Amazingly cold grey eyes settled on her as he sashed it tightly around his waist. ‘That won’t work either,’ he said brusquely.
‘What?’
‘Picking up after me. Sweet-talking’s a waste of time too. You’ve overstepped the mark, Bianca, and I’m not going to save your butt this time. Your mother will probably live for donkey’s years and I’m not going to be permanently saddled with the ridiculous role of pretending to be your long-suffering husband.’
‘R-ridiculous!’ she spluttered. ‘Long-suffering?’
A coating of dry amusement brought a gleam to his steely gaze. ‘You don’t honestly think any sane man would want to be your real husband, do you? Only a fool or a masochist would volunteer for that job.’
Bianca blinked her shock. This was her sweet Adam talking to her like this?

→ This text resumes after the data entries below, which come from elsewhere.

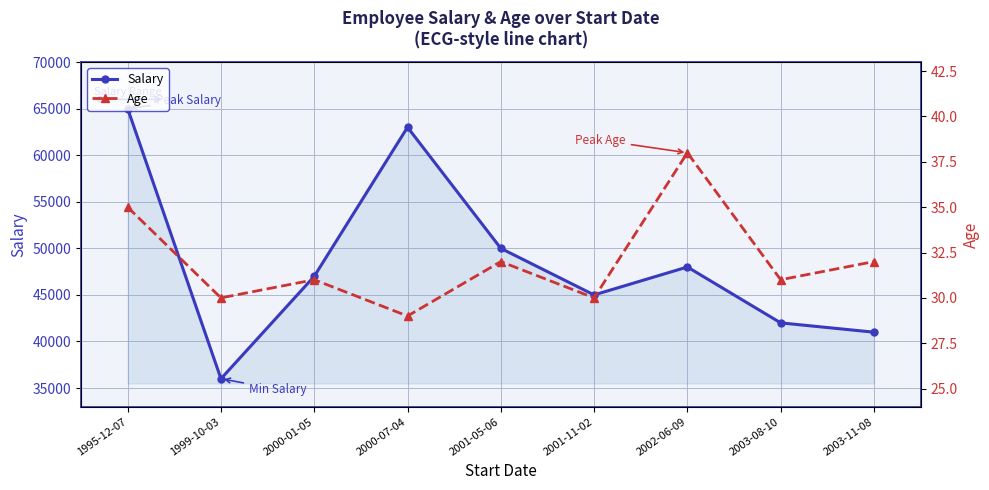

What is the difference between the second highest and minimum values in the Salary series?

27000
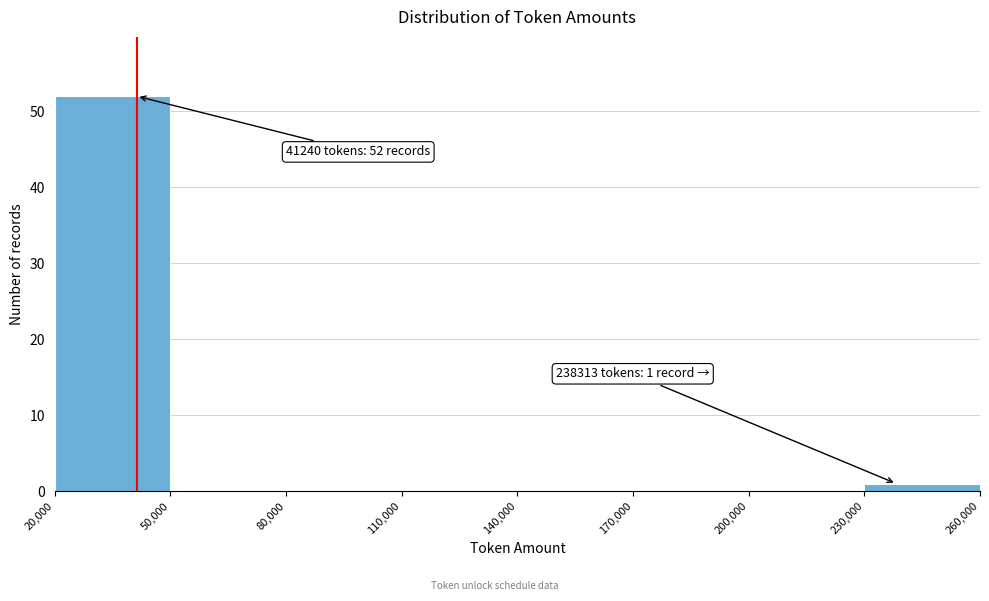

Which range on the x-axis has the tallest bar?

20,000 to 50,000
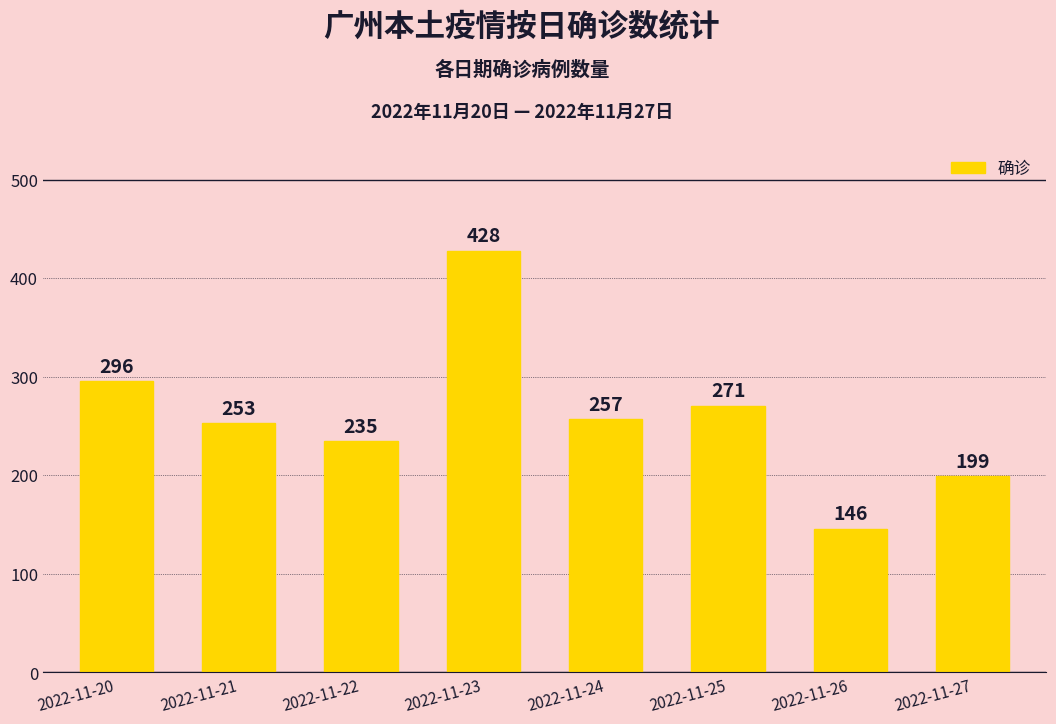

Which label corresponds to the largest value in the chart?

2022-11-23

And looking at her like that?
‘You look surprised, darling,’ he went on with chilling indifference as he casually raked his hands through his wet dark hair. ‘Don’t tell me you’ve believed all that rubbish my sister’s been feeding you all these years about my still being in love with you?’
Bianca’s mouth fell inelegantly open. Adam’s laugh scraped down her spine like chalk on a blackboard.
‘Michelle’s such a romantic,’ he said, his voice as cynically amused as his eyes. ‘I admit I had the most awful crush on you all through school. I even clung to my warped passion through our university days. But I finally outgrew it—for which I have you to thank, Bianca.
‘You really made me see the truth that night you turned twenty-one. I was wasting my time wanting you. So I turned my futile fantasies from fiction to fact with another female later that evening, and frankly I haven’t looked back since.’
Bianca was stung to the quick by his words. And by the images they evoked. ‘You mean I wasted my guilt on you that night?’ she burst out angrily. ‘There I was, thinking I’d broken your heart, when in truth you were off...you were off...’ She huffed and puffed to stop herself saying the crudity which had sprung onto the tip of her tongue.
‘I was off making some other more grateful girl happy?’ he suggested sarcastically.
‘Who was it?’ she demanded to know, her mind racing along with her heart. ‘Not that awful Tracy. My God, she’d sleep with anyone, that trollop!’
‘Thank you for the compliment, darling. But, no, it wasn’t Tracy. It was Laura.’
Laura!
Bianca was speechless. Laura had not been one of their group. She’d been a friend of a friend of a friend, who’d somehow been at her party by accident. Thirty if she was a day, but an absolutely stunning blonde with an absolutely stunning figure.
‘I don’t believe you!’ she choked out, hurt beyond belief by this almost ancient betrayal of his so-called love for her.
‘Don’t you? Poor Bianca.’ His smile was not at all sweet. ‘Has someone stolen your lollipop, darling? Won’t naughty Adam play the game any more?’
Her mouth returned to its earlier goldfish imitation.
Adam reached out and flicked her chin upwards, so her teeth snapped together. His eyes were narrowed and cruel-looking. He was nothing at all like the Adam she knew and loved.